■ **ENTRIES SHOWN**:
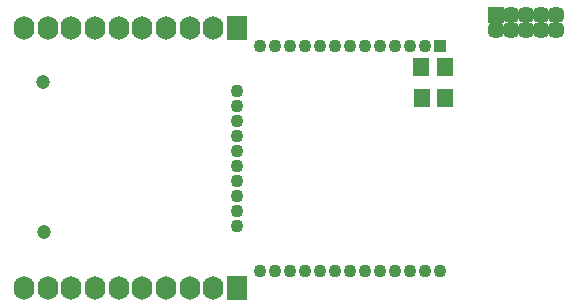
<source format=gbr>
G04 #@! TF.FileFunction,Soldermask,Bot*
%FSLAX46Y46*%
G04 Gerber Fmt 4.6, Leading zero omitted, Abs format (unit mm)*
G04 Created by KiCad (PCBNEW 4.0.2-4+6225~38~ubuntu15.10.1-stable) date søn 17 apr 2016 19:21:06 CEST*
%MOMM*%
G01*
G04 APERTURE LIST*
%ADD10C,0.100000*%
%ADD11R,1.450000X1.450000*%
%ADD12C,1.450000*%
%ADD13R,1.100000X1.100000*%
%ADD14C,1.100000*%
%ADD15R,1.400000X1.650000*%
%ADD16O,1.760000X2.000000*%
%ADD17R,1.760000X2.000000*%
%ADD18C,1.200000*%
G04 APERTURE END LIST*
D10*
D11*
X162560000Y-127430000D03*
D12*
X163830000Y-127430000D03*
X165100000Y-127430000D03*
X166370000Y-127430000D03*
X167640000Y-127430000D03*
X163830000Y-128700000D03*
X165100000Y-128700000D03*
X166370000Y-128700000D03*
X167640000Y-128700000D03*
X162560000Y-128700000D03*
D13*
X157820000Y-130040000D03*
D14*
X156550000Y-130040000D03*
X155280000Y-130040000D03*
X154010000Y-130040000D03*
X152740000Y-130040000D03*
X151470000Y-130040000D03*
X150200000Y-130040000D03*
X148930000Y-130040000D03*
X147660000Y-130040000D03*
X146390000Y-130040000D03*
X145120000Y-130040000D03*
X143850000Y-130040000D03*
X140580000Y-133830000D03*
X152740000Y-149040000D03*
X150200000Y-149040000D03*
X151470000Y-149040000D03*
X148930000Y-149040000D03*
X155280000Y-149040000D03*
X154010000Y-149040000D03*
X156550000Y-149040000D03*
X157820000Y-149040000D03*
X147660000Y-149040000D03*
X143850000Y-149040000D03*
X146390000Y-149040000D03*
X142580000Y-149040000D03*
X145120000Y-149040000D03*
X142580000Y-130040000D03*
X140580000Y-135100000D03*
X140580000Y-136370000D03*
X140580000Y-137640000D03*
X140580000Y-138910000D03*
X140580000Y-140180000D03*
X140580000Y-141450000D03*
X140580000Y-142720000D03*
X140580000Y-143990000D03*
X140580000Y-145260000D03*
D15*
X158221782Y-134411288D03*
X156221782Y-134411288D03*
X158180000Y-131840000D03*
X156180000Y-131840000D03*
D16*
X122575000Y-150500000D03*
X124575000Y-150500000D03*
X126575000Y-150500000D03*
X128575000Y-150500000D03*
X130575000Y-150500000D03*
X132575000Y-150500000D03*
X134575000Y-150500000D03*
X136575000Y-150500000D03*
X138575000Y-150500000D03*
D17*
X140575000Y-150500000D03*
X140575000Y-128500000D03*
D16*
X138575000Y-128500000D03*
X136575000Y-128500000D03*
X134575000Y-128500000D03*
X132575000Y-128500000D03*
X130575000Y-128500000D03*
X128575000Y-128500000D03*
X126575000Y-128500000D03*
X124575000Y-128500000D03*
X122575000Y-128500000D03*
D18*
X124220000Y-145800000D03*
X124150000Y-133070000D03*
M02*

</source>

--

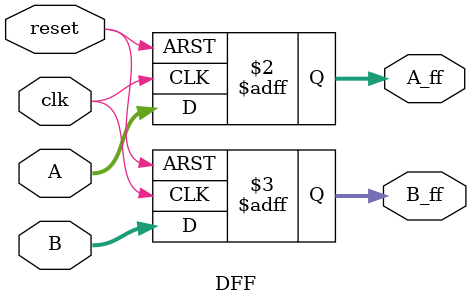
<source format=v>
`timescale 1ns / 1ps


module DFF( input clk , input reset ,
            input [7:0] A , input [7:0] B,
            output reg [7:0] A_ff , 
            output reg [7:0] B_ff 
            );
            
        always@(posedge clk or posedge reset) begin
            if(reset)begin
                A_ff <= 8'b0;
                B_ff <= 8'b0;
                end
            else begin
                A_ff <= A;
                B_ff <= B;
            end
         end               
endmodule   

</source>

■ **TASK TO COMPLETE**: For the material above, reproduce exactly the lines from the line with "<source format=gbr>" to the line with "X154010000Y-149040000D03*", inclusive, and exclude all others.

■ **COMPLETED EXERCISE**:
<source format=gbr>
G04 #@! TF.FileFunction,Soldermask,Bot*
%FSLAX46Y46*%
G04 Gerber Fmt 4.6, Leading zero omitted, Abs format (unit mm)*
G04 Created by KiCad (PCBNEW 4.0.2-4+6225~38~ubuntu15.10.1-stable) date søn 17 apr 2016 19:21:06 CEST*
%MOMM*%
G01*
G04 APERTURE LIST*
%ADD10C,0.100000*%
%ADD11R,1.450000X1.450000*%
%ADD12C,1.450000*%
%ADD13R,1.100000X1.100000*%
%ADD14C,1.100000*%
%ADD15R,1.400000X1.650000*%
%ADD16O,1.760000X2.000000*%
%ADD17R,1.760000X2.000000*%
%ADD18C,1.200000*%
G04 APERTURE END LIST*
D10*
D11*
X162560000Y-127430000D03*
D12*
X163830000Y-127430000D03*
X165100000Y-127430000D03*
X166370000Y-127430000D03*
X167640000Y-127430000D03*
X163830000Y-128700000D03*
X165100000Y-128700000D03*
X166370000Y-128700000D03*
X167640000Y-128700000D03*
X162560000Y-128700000D03*
D13*
X157820000Y-130040000D03*
D14*
X156550000Y-130040000D03*
X155280000Y-130040000D03*
X154010000Y-130040000D03*
X152740000Y-130040000D03*
X151470000Y-130040000D03*
X150200000Y-130040000D03*
X148930000Y-130040000D03*
X147660000Y-130040000D03*
X146390000Y-130040000D03*
X145120000Y-130040000D03*
X143850000Y-130040000D03*
X140580000Y-133830000D03*
X152740000Y-149040000D03*
X150200000Y-149040000D03*
X151470000Y-149040000D03*
X148930000Y-149040000D03*
X155280000Y-149040000D03*
X154010000Y-149040000D03*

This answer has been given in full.